During a post-announcement press conference, Andrew Carney, program manager for AIxCC, revealed that the additional funding will support finalists in refining their tools for real-world deployment.

The distribution of these additional funds will occur in phased increments, subject to the winning teams demonstrating measurable adoption of their tools by key infrastructure organizations.

AI-Powered Approaches Patch Flaws Faster at $152 Per Fix

During the final phase of AIxCC, conducted over the past year, participating teams were mandated to deploy their systems within a controlled, simulated environment deliberately seeded with flaws introduced by the competition organizers.

The seven finalist teams uncovered 54 of the 70 synthetic vulnerabilities intentionally embedded in the challenge, representing a 77% detection rate.

This is a significant improvement compared to last year’s semifinal round, during which teams discovered only 37% of the known vulnerabilities.  

They were able to patch 43 of these 54.

The seven finalist teams also detected 18 previously unknown real-world flaws that were not planted by organizers and patched 11 of those.

These zero-day discoveries highlight the models’ ability to identify critical weaknesses beyond controlled test environments.

“We are now in the process of disclosing [these real-world zero-day vulnerabilities] to maintainers,” Carney said on stage.

Speed and efficiency were defining strengths. On average, the AI systems patched vulnerabilities in just 45 minutes, a dramatic improvement over traditional manual processes.

Jennifer Roberts, director of resilient systems at ARPA-H, told the press that these capacities are particularly important in the healthcare sector, where it takes 491 days on average to patch a vulnerability, compared to 60 to 90 days in other sectors.

Additionally, the unit cost for task completion in the competition was quantified at $152, demonstrating a marked cost advantage over traditional human workforce expenditures.

“This is the new floor – it will rapidly improve. “To make ourselves safer, we need to make everyone safer. This is the way,” said Carney.

Winchell added, “We’re living in a world right now that has ancient digital scaffolding that’s holding everything up. A lot of the code bases, a lot of the languages, a lot of the ways we do business and everything we’ve built on top of it is all incurred huge technical debt over the years.”

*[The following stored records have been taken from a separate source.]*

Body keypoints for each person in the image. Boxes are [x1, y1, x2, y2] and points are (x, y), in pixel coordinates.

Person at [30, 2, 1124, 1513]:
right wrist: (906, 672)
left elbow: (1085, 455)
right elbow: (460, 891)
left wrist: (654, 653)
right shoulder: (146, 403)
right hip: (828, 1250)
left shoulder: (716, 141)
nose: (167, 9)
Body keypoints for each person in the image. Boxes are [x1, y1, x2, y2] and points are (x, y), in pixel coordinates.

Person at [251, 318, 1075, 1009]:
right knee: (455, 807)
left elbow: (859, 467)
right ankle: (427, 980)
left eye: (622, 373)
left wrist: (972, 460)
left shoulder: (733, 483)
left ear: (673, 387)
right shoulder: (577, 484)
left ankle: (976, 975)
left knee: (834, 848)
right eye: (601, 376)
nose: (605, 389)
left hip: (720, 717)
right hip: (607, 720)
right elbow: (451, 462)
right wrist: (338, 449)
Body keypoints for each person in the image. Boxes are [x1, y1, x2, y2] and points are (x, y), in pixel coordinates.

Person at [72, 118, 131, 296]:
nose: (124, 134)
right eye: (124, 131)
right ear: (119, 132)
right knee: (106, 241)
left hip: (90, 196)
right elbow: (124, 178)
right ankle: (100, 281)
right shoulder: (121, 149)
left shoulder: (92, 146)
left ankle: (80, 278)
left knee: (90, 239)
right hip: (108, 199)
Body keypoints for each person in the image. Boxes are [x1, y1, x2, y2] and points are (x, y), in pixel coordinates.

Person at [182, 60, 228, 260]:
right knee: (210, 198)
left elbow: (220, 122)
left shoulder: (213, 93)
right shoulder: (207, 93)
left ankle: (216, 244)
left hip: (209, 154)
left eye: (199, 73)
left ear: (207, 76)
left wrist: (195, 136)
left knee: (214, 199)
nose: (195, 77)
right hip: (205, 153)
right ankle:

Prize Money Fuels Future AI Security Research for Top Teams

The winning team, Team Atlanta, has achieved success in several hacking competitions and academic conferences. For AIxCC, they mostly used traditional vulnerability discovery methods (e.g. dynamic analysis, static analysis, fuzzing) with OpenAI’s large language models (LLMs), such as o4-mini, GPT-4o and o3.

They topped all but one category and discovered the most real-world vulnerabilities out of the seven teams.

Asked what his team would do with the money, Taesoo Kim, the team’s chief leader and a Professor at Georgia Tech, said they agreed to offer a big part of the prize money to the institute to help support future developments in AI-powered vulnerability research.

The silver medal winner, Trail of Bits, is a small business made up of 10 engineers with deep experience in developing novel software security tools, including their own cyber reasoning system, Buttercup.

One of their most notable partners is the UK’s AI Security Institute.

For AIxCC, Trail of Bits combined Buttercup and traditional vulnerability discovery methods with LLMs like Anthropic’s Claude Sonnet 4, GPT-4.1 and GPT-4.1 mini. Their achievements include the highest number of unique vulnerability categories, also known as Common Weaknesses and Enumeration categories (CWEs).

The third winner, Theori, has a long history of winning security competitions, including eight wins at DEFCON capture the flag finals.